__What is expected__.
Out of the records below, copy all lines in which the word "pixels" occurs.

__Dataset extract__.
══════════
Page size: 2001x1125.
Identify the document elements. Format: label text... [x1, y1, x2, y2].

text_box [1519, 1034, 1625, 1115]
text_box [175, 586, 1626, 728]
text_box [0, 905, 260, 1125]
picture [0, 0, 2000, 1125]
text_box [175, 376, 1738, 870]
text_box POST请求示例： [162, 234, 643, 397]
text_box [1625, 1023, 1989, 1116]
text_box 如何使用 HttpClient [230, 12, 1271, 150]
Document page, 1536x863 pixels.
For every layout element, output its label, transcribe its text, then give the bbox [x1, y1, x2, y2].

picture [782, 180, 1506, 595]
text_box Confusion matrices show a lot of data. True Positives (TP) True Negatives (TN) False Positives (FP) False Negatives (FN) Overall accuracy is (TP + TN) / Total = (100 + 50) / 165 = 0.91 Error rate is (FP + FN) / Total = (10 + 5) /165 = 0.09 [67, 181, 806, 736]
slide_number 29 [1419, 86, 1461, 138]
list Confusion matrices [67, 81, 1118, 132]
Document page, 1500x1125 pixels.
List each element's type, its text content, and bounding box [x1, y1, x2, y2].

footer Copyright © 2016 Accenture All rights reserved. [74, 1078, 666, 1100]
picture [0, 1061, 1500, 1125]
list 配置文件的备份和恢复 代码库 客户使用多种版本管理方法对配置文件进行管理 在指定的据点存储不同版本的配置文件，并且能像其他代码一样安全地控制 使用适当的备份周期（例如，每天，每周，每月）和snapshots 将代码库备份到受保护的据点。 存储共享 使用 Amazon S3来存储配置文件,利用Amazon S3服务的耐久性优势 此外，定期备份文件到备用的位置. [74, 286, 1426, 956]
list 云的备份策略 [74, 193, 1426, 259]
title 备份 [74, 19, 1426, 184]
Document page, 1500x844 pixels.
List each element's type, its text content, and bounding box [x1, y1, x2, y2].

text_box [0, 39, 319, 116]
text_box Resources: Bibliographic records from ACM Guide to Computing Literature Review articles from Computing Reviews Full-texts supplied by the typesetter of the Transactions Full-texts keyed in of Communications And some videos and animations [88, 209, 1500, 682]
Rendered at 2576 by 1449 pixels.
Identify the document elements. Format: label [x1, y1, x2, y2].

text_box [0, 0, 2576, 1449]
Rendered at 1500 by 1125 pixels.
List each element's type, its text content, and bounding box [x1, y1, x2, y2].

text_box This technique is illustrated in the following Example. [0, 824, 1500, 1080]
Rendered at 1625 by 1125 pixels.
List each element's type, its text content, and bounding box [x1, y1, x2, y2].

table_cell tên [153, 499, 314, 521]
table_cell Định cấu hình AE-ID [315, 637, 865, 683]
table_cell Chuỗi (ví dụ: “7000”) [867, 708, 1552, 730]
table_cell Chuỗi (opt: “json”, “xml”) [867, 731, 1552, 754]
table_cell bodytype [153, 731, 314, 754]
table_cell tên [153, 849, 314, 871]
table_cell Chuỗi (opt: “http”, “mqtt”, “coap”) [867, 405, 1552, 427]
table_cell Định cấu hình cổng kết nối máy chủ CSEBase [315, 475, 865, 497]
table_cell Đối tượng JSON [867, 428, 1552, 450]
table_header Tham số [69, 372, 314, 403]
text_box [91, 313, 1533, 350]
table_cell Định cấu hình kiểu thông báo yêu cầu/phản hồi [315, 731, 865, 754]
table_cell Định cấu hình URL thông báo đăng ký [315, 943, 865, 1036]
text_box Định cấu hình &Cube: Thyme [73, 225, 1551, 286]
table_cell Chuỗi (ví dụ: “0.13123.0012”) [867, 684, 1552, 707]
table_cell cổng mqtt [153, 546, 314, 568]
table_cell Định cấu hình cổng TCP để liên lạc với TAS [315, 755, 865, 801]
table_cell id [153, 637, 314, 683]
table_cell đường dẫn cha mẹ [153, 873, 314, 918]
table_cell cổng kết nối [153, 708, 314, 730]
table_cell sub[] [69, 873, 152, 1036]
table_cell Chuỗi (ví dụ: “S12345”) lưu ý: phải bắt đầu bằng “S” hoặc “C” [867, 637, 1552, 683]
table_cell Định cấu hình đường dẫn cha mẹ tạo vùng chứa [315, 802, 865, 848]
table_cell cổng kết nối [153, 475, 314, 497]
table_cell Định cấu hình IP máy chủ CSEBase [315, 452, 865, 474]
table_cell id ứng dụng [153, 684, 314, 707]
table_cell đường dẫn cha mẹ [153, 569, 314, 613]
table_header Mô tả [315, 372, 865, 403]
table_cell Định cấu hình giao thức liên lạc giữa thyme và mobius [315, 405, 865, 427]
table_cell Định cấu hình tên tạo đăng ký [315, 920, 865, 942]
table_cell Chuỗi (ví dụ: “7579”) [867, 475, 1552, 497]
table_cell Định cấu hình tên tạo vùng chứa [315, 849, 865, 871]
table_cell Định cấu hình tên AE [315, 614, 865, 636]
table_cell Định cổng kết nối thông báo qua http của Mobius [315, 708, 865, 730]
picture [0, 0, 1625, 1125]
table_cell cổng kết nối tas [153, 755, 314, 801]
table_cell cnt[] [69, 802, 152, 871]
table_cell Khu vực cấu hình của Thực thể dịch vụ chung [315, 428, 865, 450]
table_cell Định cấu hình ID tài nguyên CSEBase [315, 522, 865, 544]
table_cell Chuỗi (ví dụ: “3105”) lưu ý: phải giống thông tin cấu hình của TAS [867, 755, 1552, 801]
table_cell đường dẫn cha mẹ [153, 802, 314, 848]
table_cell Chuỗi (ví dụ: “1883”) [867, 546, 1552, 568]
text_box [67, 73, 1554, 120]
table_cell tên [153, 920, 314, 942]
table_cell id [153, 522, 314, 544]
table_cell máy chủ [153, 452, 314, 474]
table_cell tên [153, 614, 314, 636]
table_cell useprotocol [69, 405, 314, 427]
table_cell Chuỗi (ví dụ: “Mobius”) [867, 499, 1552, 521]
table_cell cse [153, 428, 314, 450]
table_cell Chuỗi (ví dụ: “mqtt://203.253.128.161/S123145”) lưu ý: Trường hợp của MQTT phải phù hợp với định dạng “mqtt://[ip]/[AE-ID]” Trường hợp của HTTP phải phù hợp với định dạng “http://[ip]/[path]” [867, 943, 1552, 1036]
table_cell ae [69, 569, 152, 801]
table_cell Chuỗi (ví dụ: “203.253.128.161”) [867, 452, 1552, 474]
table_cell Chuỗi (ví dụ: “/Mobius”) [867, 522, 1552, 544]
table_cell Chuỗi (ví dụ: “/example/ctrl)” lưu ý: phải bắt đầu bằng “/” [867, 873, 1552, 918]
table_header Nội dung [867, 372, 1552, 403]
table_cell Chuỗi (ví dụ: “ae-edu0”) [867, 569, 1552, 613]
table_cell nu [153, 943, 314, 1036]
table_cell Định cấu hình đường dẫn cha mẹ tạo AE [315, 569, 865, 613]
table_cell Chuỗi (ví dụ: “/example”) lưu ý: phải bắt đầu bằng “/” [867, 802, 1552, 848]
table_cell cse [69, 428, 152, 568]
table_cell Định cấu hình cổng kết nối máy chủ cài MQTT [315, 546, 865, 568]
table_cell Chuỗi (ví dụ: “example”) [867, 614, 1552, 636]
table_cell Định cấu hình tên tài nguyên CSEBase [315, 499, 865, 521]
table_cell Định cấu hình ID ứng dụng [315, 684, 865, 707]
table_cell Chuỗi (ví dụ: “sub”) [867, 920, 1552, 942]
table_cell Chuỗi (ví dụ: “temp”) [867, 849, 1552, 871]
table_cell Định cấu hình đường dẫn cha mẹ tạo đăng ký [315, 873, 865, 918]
══════════
__Task result__.
Document page, 1536x863 pixels.
Document page, 1500x1125 pixels.
Document page, 1500x844 pixels.
Rendered at 2576 by 1449 pixels.
Rendered at 1500 by 1125 pixels.
Rendered at 1625 by 1125 pixels.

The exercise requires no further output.